The recruitment of these subjects should be based on the following criteria:

• 1.
  

  The drug is likely to be used in women of reproductive potential and/or in pregnancy because it appears to be a first-line therapy for its indication.

  
  
• 2.
  

  The drug does not cause developmental toxicity or maternal toxicity in animals at doses or exposures that are 10 times or less the human dose exposure based on BSA or AUC.

  
  
• 3.
  

  There are no other approved drugs with the same mechanism of action that are known to cause human developmental toxicity.

  
  
• 4.
  

  Effective contraception is not required when taking the drug.

Each woman will be counseled, using evidence-based data (eg, risk of their condition to themselves and their embryo-fetus, drugs that are currently available to treat their condition, animal data, and the estimated benefits and risks of the drug under study before enrolling in the clinical trial), by the following:

• 1.
  

  A physician experienced in the treatment of the disease regarding the expected benefits and risks of adverse outcomes from the new drug compared with other drugs or no treatment.

  
  
• 2.
  

  A genetic counselor or other specialist with expertise in clinical teratology regarding the embryo, fetal, and/or neonatal risk of the drug compared with the risks of other drugs, including the background risk of a spontaneous abortion, stillbirth, or a birth defect as well as the risk of not being treated.

  
  
• 3.
  

  A maternal-fetal medicine specialist or designated obstetrical care provider regarding what will be done to maximize the likelihood of a healthy baby if she is or becomes pregnant during the clinical trial.

  
  
• 4.
  

  A dysmorphologist trained to look for congenital anomalies in newborns will evaluate the newborn.

  
  
• 5.
  

  The maternal-fetal medicine specialist or designated obstetrical care provider will discuss the benefits of breast-feeding with the patient antenatally.
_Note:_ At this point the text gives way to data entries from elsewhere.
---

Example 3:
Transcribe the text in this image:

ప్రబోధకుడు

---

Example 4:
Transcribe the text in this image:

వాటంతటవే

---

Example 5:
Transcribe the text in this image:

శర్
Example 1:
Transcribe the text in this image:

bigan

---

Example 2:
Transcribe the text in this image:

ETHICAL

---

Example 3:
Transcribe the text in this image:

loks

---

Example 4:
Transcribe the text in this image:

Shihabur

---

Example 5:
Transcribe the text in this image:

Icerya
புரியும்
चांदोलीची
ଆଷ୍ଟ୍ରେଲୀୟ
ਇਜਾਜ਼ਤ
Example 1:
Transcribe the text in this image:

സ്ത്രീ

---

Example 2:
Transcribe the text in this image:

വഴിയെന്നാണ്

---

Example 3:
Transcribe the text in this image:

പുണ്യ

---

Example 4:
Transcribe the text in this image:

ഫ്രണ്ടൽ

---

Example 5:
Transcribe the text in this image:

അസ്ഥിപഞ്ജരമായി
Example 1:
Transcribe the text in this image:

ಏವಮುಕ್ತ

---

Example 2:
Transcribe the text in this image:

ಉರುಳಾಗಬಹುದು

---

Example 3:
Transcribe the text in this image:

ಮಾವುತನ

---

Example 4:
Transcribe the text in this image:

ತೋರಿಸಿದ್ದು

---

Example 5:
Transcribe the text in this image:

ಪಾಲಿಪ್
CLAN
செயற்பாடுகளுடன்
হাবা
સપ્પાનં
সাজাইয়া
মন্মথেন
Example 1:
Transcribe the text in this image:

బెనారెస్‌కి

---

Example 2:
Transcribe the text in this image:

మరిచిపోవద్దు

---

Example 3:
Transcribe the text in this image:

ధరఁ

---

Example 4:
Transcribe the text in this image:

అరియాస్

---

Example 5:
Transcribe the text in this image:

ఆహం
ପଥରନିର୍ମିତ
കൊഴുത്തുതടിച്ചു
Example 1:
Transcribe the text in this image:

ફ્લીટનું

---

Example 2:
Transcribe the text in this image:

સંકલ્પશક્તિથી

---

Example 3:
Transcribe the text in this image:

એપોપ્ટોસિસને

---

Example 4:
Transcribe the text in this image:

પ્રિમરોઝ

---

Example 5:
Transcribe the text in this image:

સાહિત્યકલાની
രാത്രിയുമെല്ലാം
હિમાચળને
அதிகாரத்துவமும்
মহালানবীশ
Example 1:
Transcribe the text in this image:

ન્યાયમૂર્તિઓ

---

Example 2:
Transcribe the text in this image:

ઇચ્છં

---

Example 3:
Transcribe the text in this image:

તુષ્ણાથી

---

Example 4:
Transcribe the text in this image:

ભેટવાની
A pediatrician will follow up the baby during the neonatal period and reinforce the discussions of breast-feeding that occurred during pregnancy.
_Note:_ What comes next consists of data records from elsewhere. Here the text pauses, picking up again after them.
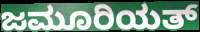
ಜಮೂರಿಯತ್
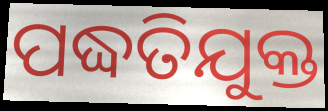
ପଦ୍ଧତିଯୁକ୍ତ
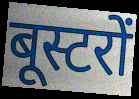
बूस्टरों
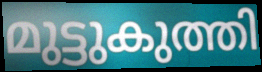
മുട്ടുകുത്തി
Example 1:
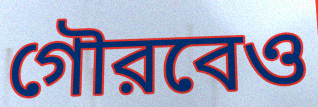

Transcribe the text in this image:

গৌরবেও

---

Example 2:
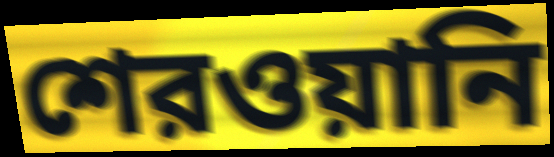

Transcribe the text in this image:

শেরওয়ানি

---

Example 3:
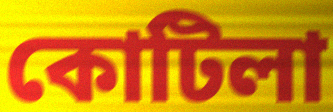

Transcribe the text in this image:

কোটিলা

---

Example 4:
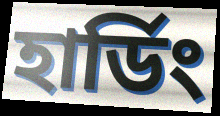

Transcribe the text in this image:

হার্ডিং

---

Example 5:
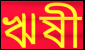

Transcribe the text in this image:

ঋষী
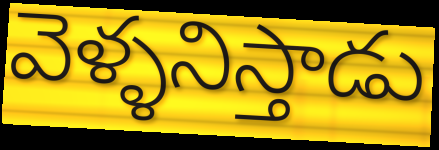
వెళ్ళనిస్తాడు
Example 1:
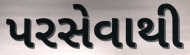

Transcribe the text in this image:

પરસેવાથી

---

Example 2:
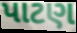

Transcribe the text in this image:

પાટણ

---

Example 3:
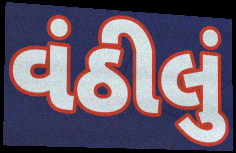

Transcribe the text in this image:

વંઠીલું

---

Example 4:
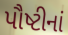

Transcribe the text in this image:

પૌષ્ટીનાં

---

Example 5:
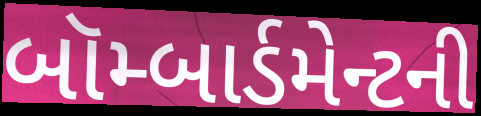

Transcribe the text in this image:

બૉમ્બાર્ડમેન્ટની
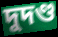
দুদণ্ড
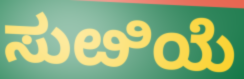
ಸುೞಿಯೆ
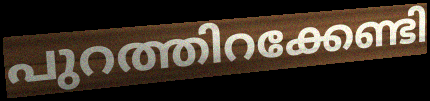
പുറത്തിറക്കേണ്ടി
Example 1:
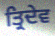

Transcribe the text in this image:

ਤ੍ਰਿਦੇਵ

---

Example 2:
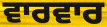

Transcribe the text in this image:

ਵਾਰਵਾਰ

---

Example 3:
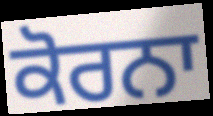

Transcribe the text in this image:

ਕੋਰਨਾ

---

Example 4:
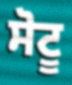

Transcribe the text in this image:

ਸੋਟੂ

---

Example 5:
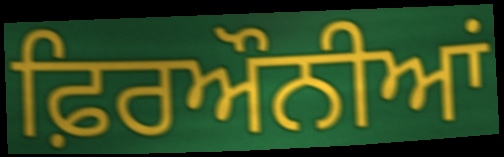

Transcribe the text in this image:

ਫ਼ਿਰਔਨੀਆਂ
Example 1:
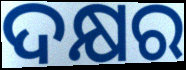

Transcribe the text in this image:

ଦକ୍ଷର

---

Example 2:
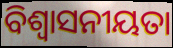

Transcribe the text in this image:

ବିଶ୍ୱାସନୀୟତା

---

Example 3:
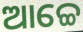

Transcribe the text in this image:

ଆଚ୍ଚେ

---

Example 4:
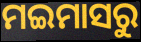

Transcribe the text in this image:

ମଇମାସରୁ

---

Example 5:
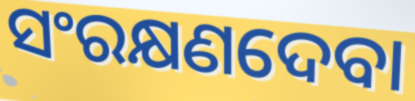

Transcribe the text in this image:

ସଂରକ୍ଷଣଦେବା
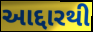
આદ્દારથી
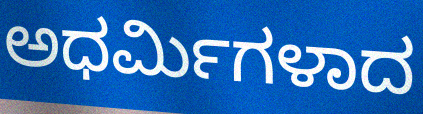
ಅಧರ್ಮಿಗಳಾದ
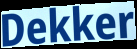
Dekker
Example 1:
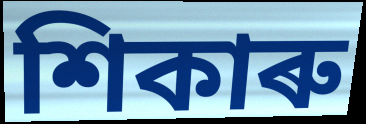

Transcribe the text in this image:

All of the pregnancies will be managed throughout by the maternal-fetal medicine specialist or designated obstetrical care provider, including those of women who become pregnant during the trial and choose to discontinue treatment. The infants will undergo a standardized examination by a dysmorphologist during the neonatal period and again between 1 and 2 years of age. All specialists involved in counseling and follow-up will be neutral as to whether one option is better than the other (equipoise).

Follow-up of pregnancies, data analysis, interpretation, and reporting will be conducted by or guided by an independent center with experience in birth defects research.